M, 98 minutes
Review by © Jane Freebury
Riffing on Agatha Christie’s work, it has a focus on its a pair of unlikely young coppers rather than the potential victims, and manages a life of its own
Even if the phenomenal success that The Mousetrap has enjoyed is a mystery to us, we have to hand it to the stage play that has broken all records in London’s West End. As the quintessential English whodunnit nears its 70th year in production it doesn’t seem to be about to end its record-breaking run anytime soon.
The Agatha Christie brand doesn’t guarantee box-office success, however. Grandiose adaptations of her work that were directed by Kenneth Branagh have been a mixed success despite the A-list casts and the high production values.
The most recent versions of Murder on the Orient Express and Death on the Nile may have stuck closely to the original, but this breezy new caper, See How They Run, is a riff on Christie’s work that has a life of its own. Written by Mark Chappell and directed by Tom George, both of whom have a television background, it is jaunty, crisp and undeniable fun.
The opening set-up is narrated by Adrien Brody’s bored and dismissive director, Leo Kopernick. Over from Hollywood with hopes of directing a film version of The Mousetrap when it ends its run in the West End, he is attending an event to celebrate the play’s 100th performance, along with the cast and crew.
No one holds as much of a grudge as the mysterious figure in pork pie hat and overcoat who dispatches him with a sewing machine while alone backstage
He hasn’t even seen the play and yet is sure it is a second-rate murder mystery that he could make it marginally more interesting as a film. He insults both the play’s leading man and lady, Richard Attenborough (Harris Dickinson) and his wife Sheila Sim (Pearl Chanda), and a number of others. The playwright, Mervyn Cocker-Norris (David Oyelowo), would like to see the back of him, but no one holds as much of a grudge as the mysterious figure in pork pie hat and large overcoat who dispatches Kopernick with a sewing machine while he is alone backstage.
As the most obnoxious character in this whodunnit he would, by his own prediction, become the first murder victim. The obnoxious Kopernick has demonstrated that he is the perfect fit.
When the police arrive, the focus shifts from the theatre and film crowd to the inspector and his rookie colleague who are in charge of the murder investigation. Inspector Stoppard and Constable Stalker, gorgeously played by Sam Rockwell and Saoirse Ronan, arrive on the scene.
Much more relatable and infinitely better company than the tiresome, pompous characters who are the potential murder victims
As a movie buff with her head stuffed with details that she can’t keep quiet about, Stalker is star-struck to begin with as she takes part in the investigative interviews with actors and writers. Even if she has a bad habit of jumping to conclusions, she is thorough, writing extensive notes while Stoppard relies on his instincts. She soon wises up to her shambolic superior, always one to slip into the pub for a sly drink when he can excuse himself. They make a great pair.
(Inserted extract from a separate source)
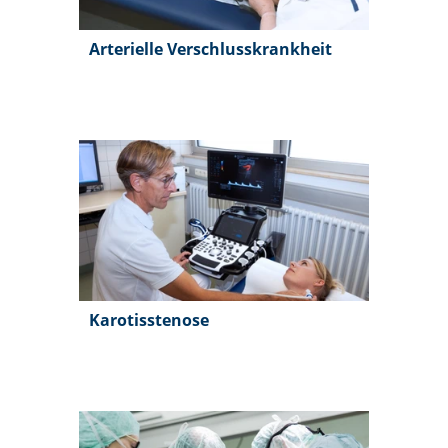
Arterielle Verschlusskrankheit
Karotisstenose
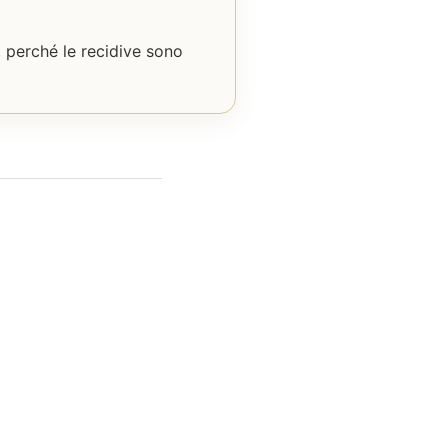
 perché le recidive sono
The single location where suspects in a whodunit are typically confined until the crime is solved, is largely done away with. The action takes place across London, except for some brief scenes towards the end where it moves to Agatha Christie’s manor. As the eccentric writer, Shirley Henderson is memorable in a small role.
With a title like See How They Run, the film is obviously riffing on the children’s nursery rhyme Three Blind Mice that gets an airing in The Mousetrap too. With characters named Stalker and Stoppard, it won’t be any surprise to hear that there is also plenty of wordplay of little significance, sometimes laboured, to remind us that we are watching high farce.
It was interesting to read that the late Richard Attenborough, older brother of broadcaster David, and his wife Sheila Sim were members of the original cast that opened the play. There are other people drawn from real life who are portrayed in the film. The producer John Woolf (Reece Shearsmith), and Christie herself, of course, too. London’s grand West End plays itself, of course.
See How They Run is funny, brisk and witty, with a wonderful pair of lead characters. Maybe not as sharp as other recent Christie spoofs, but it’s an entertaining hour and a half.